The Tolstoy family is very ancient, dating back to 1351. The ancestor of Lev Nikolaevich on the paternal side, Pyotr Andreevich Tolstoy, took part in the investigation of Tsarevich Alexei during the reign of Peter the Great, and later was the head of the Secret Chancellery. He became one of the first in the Russian Empire to receive the count's title for his impeccable service.

Leo Tolstoy did not like the popularity of his outstanding works. In 1871, he wrote to Fet in a letter: "How happy I am ... that I will never write verbose nonsense like War."

He took part in the Caucasian War, the defense of Sevastopol, was awarded an order and medal for his courage.

Tolstoy's ideas of non-resistance to evil by violence, set forth in the writer's works, such as "The Kingdom of God is within you", had a strong influence on the young Mahatma Gandhi, who later led the nationalist movement of India and achieved its peaceful separation from England in 1947.

In order to be closer to the people (according to another version, to improve health), Lev Nikolayevich began to walk barefoot by his old age, that is, he did not wear shoes.
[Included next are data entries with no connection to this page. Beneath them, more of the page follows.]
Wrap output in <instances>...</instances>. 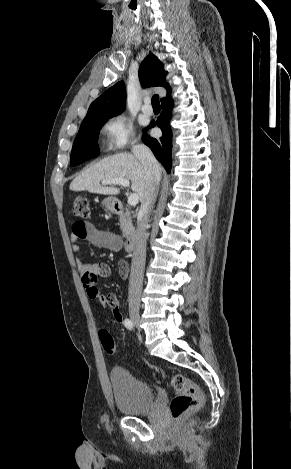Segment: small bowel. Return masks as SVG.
<instances>
[{
  "label": "small bowel",
  "mask_w": 291,
  "mask_h": 469,
  "mask_svg": "<svg viewBox=\"0 0 291 469\" xmlns=\"http://www.w3.org/2000/svg\"><path fill=\"white\" fill-rule=\"evenodd\" d=\"M80 240H86L99 248L119 251L122 247L121 237L105 226L95 225L88 221H77L72 226V251L75 254L77 269L88 297L103 299L105 306L111 309L114 321L118 324H124V317L116 294L108 293L103 295L97 287L99 279L109 277L110 267L106 263H97L91 266L84 265L80 260L81 247L78 244Z\"/></svg>",
  "instance_id": "obj_1"
}]
</instances>
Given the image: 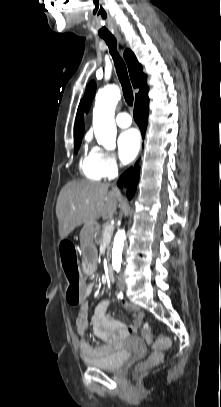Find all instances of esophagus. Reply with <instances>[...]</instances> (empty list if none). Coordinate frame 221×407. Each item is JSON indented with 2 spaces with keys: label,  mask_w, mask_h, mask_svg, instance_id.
<instances>
[{
  "label": "esophagus",
  "mask_w": 221,
  "mask_h": 407,
  "mask_svg": "<svg viewBox=\"0 0 221 407\" xmlns=\"http://www.w3.org/2000/svg\"><path fill=\"white\" fill-rule=\"evenodd\" d=\"M117 38H118V40H119L120 42L122 41L120 36H118Z\"/></svg>",
  "instance_id": "esophagus-1"
}]
</instances>
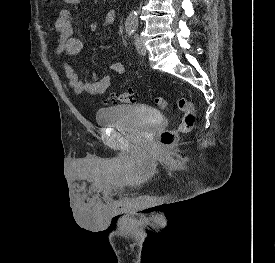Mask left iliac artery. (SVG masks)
<instances>
[{"label": "left iliac artery", "mask_w": 275, "mask_h": 263, "mask_svg": "<svg viewBox=\"0 0 275 263\" xmlns=\"http://www.w3.org/2000/svg\"><path fill=\"white\" fill-rule=\"evenodd\" d=\"M130 30H132L133 32L135 31V28H129Z\"/></svg>", "instance_id": "left-iliac-artery-1"}]
</instances>
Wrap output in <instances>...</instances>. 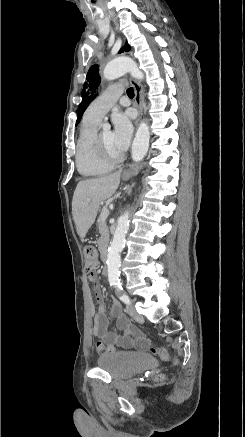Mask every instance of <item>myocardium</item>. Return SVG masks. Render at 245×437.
<instances>
[{
    "label": "myocardium",
    "instance_id": "obj_1",
    "mask_svg": "<svg viewBox=\"0 0 245 437\" xmlns=\"http://www.w3.org/2000/svg\"><path fill=\"white\" fill-rule=\"evenodd\" d=\"M93 145H94V149H95V152L98 155V157L105 162L115 164V163L120 162L123 158L122 154H120L118 156H113L106 150V148L101 140V132L96 133L94 140H93Z\"/></svg>",
    "mask_w": 245,
    "mask_h": 437
}]
</instances>
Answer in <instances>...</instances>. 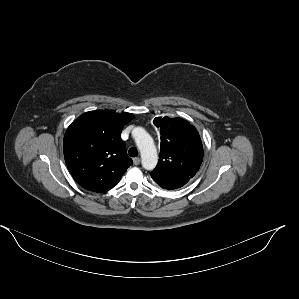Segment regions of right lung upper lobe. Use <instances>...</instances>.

Leo Tolstoy's novel "Anna Karenina" begins with the phrase: "All happy families are alike, each unhappy family is unhappy in its own way." On the basis of this aphorism, the so-called Anna Karenina principle was derived, which is used to describe systems in various sciences. For example, Jared Diamond uses it to explain why so few animals have been tamed by man - for successful taming, several factors must coincide, and the absence of one of them makes domestication impossible. Economists use Anna Karenina's principle when talking about the adaptation of systems to the external environment and their behavior during a crisis: all well-adapted systems have the same features, and all unadapted systems cannot cope with adaptation each in its own way.

The Tolstoy family had 13 children, of whom 5 died in childhood, his wife was 16 years younger.

Lev Nikolaevich Tolstoy was a vegetarian. In 1910, the last year of his life, Leo Tolstoy repeatedly expressed the hope that in eighty years all people would become vegetarians and that meat-eating would be viewed with the same disgust as cannibalism.

Tolstoy wrote not only "serious" works, he is also known as the author of "Alphabet", "New Alphabet" and "Books for Reading", according to which more than one generation of children learned to read.

Leo Tolstoy was familiar with Turgenev, but the writers did not manage to become friends - after a quarrel based on convictions, they did not speak for many years, it almost came to a duel.

Leo Tolstoy called himself a Christian until the end of his days, although by decision of the Synod he was excommunicated from the Orthodox Church. This by no means prevented him from becoming seriously interested in the occult in the 70s.

Having disagreements with the church, Tolstoy created his own Christian teaching, which was called "Tolstoyism". The doctrine had many associates, one of whom was M. Bulgakov, the author of the novel "The Master and Margarita".

Tolstoy died during a trip, which he went on after breaking up with his wife at a very old age. During the move, Lev Nikolayevich fell ill with pneumonia, got off at the nearest major station (Astapovo), where he died on November 7, 1910 in the house of the station chief.